Barty would then do a simple problem out of Legendre (the French Euclid), and M. Laferté would look on with deep interest and admiration, but evidently no comprehension whatever. Then he would take the pen himself, and draw a shapeless figure, with A's and B's and C's and D's stuck all over it in impossible places, and quite at hazard, and say:
"Démontre‑moi que A + B est plus grand que C + D." It was mere idiotic nonsense, and he didn't know better!
But Barty would manage to demonstrate it all the same, and M. Laferté would sigh deeply, and exclaim, "C'est joliment beau, la géométrie!"
Then: "Danse!"
And Barty danced "la Paladine," and did Scotch reels and Irish jigs and break‑downs of his own invention, amidst roars of laughter from all the family.
Finally the gentlemen of the party went down to the river for a swim—and old Laferté would sit on the bank and smoke his brûle‑gueule, and throw carefully selected stones for Barty to dive after—and feel he'd scored off Barty when the proper stone wasn't found, and roar in his triumph.
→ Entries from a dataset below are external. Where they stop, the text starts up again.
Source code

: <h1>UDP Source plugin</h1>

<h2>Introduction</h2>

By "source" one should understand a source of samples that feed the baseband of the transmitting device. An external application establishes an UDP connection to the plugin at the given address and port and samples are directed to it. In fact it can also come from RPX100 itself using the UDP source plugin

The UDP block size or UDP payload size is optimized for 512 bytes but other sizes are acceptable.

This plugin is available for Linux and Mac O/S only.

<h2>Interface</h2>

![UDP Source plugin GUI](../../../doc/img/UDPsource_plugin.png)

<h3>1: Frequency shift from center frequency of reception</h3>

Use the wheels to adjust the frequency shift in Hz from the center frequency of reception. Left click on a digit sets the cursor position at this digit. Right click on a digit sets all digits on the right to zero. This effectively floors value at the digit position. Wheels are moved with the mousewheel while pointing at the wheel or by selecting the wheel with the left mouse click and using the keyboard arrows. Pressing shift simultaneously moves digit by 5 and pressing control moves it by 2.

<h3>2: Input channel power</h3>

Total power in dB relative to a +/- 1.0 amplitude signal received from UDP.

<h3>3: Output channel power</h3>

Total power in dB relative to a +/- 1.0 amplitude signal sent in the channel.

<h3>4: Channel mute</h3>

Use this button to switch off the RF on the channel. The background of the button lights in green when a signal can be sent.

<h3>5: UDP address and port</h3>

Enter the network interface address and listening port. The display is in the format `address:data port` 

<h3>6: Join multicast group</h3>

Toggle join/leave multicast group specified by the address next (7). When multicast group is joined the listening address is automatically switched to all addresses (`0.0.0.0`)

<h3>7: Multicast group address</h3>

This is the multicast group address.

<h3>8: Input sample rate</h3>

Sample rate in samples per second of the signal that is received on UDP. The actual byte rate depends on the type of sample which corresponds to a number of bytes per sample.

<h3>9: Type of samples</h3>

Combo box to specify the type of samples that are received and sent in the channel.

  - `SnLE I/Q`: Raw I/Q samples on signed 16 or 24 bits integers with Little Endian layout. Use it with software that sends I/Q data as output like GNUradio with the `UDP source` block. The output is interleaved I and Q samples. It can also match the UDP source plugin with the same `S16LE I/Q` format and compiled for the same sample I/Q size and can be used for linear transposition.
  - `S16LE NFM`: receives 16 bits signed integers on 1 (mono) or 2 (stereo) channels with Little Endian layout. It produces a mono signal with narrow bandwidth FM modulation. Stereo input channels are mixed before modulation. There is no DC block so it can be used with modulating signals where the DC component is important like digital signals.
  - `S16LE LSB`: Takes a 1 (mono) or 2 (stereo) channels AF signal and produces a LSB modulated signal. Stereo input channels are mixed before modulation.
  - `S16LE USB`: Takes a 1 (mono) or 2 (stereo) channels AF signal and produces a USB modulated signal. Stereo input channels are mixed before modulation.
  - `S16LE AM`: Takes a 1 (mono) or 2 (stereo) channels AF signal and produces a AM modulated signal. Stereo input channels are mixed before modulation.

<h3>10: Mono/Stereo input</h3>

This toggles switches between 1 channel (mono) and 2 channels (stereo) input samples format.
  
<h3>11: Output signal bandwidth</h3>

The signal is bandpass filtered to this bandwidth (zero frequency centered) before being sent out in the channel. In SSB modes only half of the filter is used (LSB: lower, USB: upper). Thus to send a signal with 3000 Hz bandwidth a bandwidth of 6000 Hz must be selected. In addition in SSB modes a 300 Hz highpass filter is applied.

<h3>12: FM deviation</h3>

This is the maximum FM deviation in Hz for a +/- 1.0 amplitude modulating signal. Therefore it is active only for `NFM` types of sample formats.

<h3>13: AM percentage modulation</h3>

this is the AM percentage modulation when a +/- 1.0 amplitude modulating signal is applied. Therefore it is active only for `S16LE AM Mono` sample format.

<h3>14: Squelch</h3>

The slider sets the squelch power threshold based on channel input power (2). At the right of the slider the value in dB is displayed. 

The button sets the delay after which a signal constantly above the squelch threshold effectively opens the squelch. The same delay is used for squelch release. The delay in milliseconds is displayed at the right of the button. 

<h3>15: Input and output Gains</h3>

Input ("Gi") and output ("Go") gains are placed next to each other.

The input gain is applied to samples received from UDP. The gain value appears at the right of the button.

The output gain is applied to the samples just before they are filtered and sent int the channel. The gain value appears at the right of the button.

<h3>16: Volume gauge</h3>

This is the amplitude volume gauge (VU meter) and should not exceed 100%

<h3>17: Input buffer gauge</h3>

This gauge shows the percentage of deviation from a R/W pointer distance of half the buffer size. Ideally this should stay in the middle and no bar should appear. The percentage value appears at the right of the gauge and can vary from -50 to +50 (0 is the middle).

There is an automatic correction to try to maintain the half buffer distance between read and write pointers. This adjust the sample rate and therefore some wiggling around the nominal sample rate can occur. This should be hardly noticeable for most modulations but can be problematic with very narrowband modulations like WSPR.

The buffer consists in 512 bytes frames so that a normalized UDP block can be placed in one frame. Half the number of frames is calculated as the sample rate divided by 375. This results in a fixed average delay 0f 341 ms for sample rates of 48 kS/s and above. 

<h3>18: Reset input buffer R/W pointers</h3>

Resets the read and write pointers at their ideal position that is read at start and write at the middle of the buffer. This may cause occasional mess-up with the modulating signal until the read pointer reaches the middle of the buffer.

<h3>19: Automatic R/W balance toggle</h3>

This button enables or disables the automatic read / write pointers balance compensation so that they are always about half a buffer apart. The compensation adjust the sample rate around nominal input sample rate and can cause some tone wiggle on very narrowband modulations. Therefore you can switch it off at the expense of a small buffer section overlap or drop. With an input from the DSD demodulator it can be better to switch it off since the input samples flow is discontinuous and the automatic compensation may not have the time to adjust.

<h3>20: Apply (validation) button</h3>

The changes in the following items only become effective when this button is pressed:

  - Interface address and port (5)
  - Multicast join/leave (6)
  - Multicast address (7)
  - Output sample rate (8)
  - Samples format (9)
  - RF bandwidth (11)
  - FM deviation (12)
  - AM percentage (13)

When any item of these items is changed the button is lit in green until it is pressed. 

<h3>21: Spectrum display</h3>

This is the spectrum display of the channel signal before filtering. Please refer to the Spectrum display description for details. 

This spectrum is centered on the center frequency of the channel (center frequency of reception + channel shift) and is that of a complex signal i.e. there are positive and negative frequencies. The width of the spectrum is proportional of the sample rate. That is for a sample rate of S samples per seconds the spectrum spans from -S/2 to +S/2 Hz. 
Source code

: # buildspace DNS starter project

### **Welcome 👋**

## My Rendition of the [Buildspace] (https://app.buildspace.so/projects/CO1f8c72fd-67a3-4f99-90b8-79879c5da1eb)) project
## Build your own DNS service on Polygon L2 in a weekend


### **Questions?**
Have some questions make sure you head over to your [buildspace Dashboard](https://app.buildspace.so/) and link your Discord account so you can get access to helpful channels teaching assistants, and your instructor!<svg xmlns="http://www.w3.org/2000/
After which he would go and pick the finest peach he could find, and peel it with his pocket‑knife very neatly, and when Barty was dressed, present it to him with a kindly look in both eyes at once.
"Mange‑moi ça—ça t' fera du bien!"
Then, suddenly: "Pourquoi q' tu n'aimes pas la chasse? t'as pas peur, j'espère!" (Why don't you like shooting? you're not afraid, I hope!)